Message ID | 20231122232515.177833-5-kent.overstreet@linux.dev (mailing list archive) |
---|---|
State | New |
Headers | show |
Series | shrinker debugging improvements | expand |
On Wed 22-11-23 18:25:09, Kent Overstreet wrote: [...] > 00177 Shrinkers: > 00177 super_cache_scan: objects: 127 > 00177 super_cache_scan: objects: 106 > 00177 jbd2_journal_shrink_scan: objects: 32 > 00177 ext4_es_scan: objects: 32 > 00177 bch2_btree_cache_scan: objects: 8 > 00177 nr nodes: 24 > 00177 nr dirty: 0 > 00177 cannibalize lock: 0000000000000000 > 00177 > 00177 super_cache_scan: objects: 8 > 00177 super_cache_scan: objects: 1 It would be really great to provide an example on how these numbers are useful for the oom evaluation. [...] > @@ -423,4 +426,21 @@ void __show_mem(unsigned int filter, nodemask_t *nodemask, int max_zone_idx) > #ifdef CONFIG_MEMORY_FAILURE > printk("%lu pages hwpoisoned\n", atomic_long_read(&num_poisoned_pages)); > #endif > + > + buf = kmalloc(4096, GFP_ATOMIC); I really do not think we want to allow allocations from the OOM context. Is there any reason why this cannot be a statically allocated buffer? > + if (buf) { > + struct seq_buf s; > + > + printk("Unreclaimable slab info:\n"); > + seq_buf_init(&s, buf, 4096); > + dump_unreclaimable_slab(&s); > + printk("%s", seq_buf_str(&s)); > + > + printk("Shrinkers:\n"); > + seq_buf_init(&s, buf, 4096); > + shrinkers_to_text(&s); > + printk("%s", seq_buf_str(&s)); > + > + kfree(buf); > + } > }
On Tue, Nov 28, 2023 at 11:07:18AM +0100, Michal Hocko wrote: > On Wed 22-11-23 18:25:09, Kent Overstreet wrote: > [...] > > 00177 Shrinkers: > > 00177 super_cache_scan: objects: 127 > > 00177 super_cache_scan: objects: 106 > > 00177 jbd2_journal_shrink_scan: objects: 32 > > 00177 ext4_es_scan: objects: 32 > > 00177 bch2_btree_cache_scan: objects: 8 > > 00177 nr nodes: 24 > > 00177 nr dirty: 0 > > 00177 cannibalize lock: 0000000000000000 > > 00177 > > 00177 super_cache_scan: objects: 8 > > 00177 super_cache_scan: objects: 1 > > It would be really great to provide an example on how these numbers are > useful for the oom evaluation. I should've posted an example from the end of the patch series; I'll do that later today. > [...] > > @@ -423,4 +426,21 @@ void __show_mem(unsigned int filter, nodemask_t *nodemask, int max_zone_idx) > > #ifdef CONFIG_MEMORY_FAILURE > > printk("%lu pages hwpoisoned\n", atomic_long_read(&num_poisoned_pages)); > > #endif > > + > > + buf = kmalloc(4096, GFP_ATOMIC); > > I really do not think we want to allow allocations from the OOM context. > Is there any reason why this cannot be a statically allocated buffer? You've made this claim before without ever giving any reasoning behind it. It's GFP_ATOMIC; it has to work from _interrupt_ context, OOM context is fine. And no, we don't want to burn 4k on a static buffer that is almost never used; people do care about making the kernel run on small systems.

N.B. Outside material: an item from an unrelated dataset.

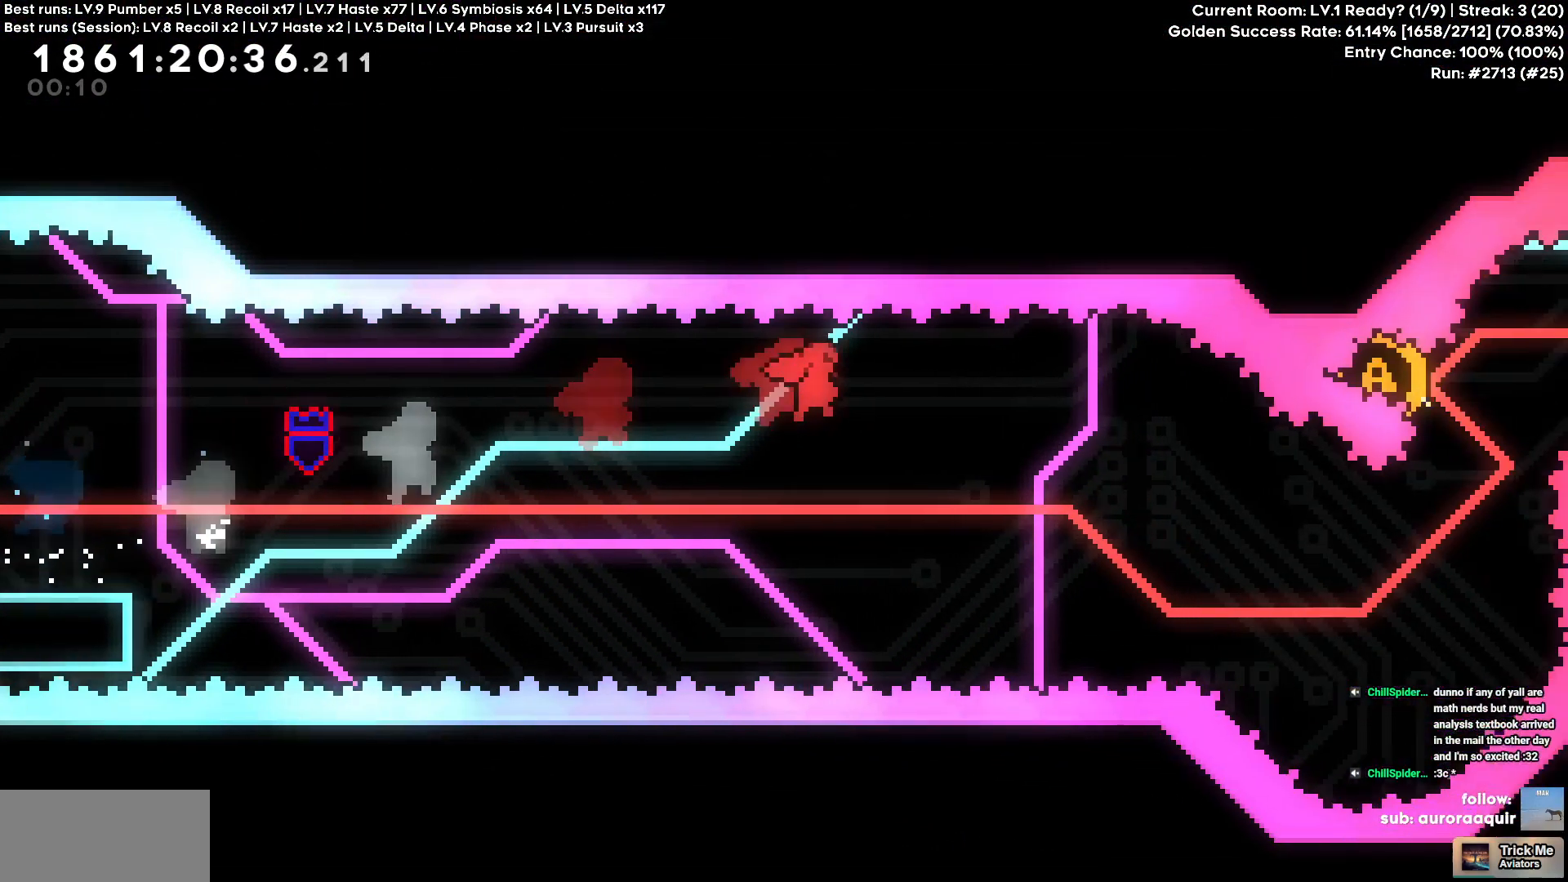
{"keys": ["w"], "events": [[467, "d", "up"], [467, "w", "down"]]}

On Tue 28-11-23 12:54:39, Kent Overstreet wrote: > On Tue, Nov 28, 2023 at 11:07:18AM +0100, Michal Hocko wrote: [...] > > > @@ -423,4 +426,21 @@ void __show_mem(unsigned int filter, nodemask_t *nodemask, int max_zone_idx) > > > #ifdef CONFIG_MEMORY_FAILURE > > > printk("%lu pages hwpoisoned\n", atomic_long_read(&num_poisoned_pages)); > > > #endif > > > + > > > + buf = kmalloc(4096, GFP_ATOMIC); > > > > I really do not think we want to allow allocations from the OOM context. > > Is there any reason why this cannot be a statically allocated buffer? > > You've made this claim before without ever giving any reasoning behind > it. We are actively out of memory at the stage you would like to allocate memory. I am pretty sure I have mentioned this argument in the past. > It's GFP_ATOMIC; it has to work from _interrupt_ context, OOM context is > fine. This is a completely _different_ contexts. GFP_ATOMIC works around IRQ or any atomic context inability to wait for the reclaim by accessing the memory reserves. At the _global_ oom situation those reserves are extremely scarce resource. Debugging data is certainly not something we would want to compete with e.g. oom victims or their dependencies that might need to access those reserves in order to make a forward progress. Especially in case where the said debugging data is not detrimental to analyse the OOM situation. And to be completely honest, I haven't really seen any strong arguments for shrinker internal state dumping other than _in some very limited_ cases this _might_ be useful. > And no, we don't want to burn 4k on a static buffer that is almost never > used; people do care about making the kernel run on small systems. WE DO NOT ALLOCATE FROM OOM context, not to mention for something as disposable as debugging data which usefulness is not really clear. If there are systems which cannot effort a 4kb for static buffer then just disable this debugging data.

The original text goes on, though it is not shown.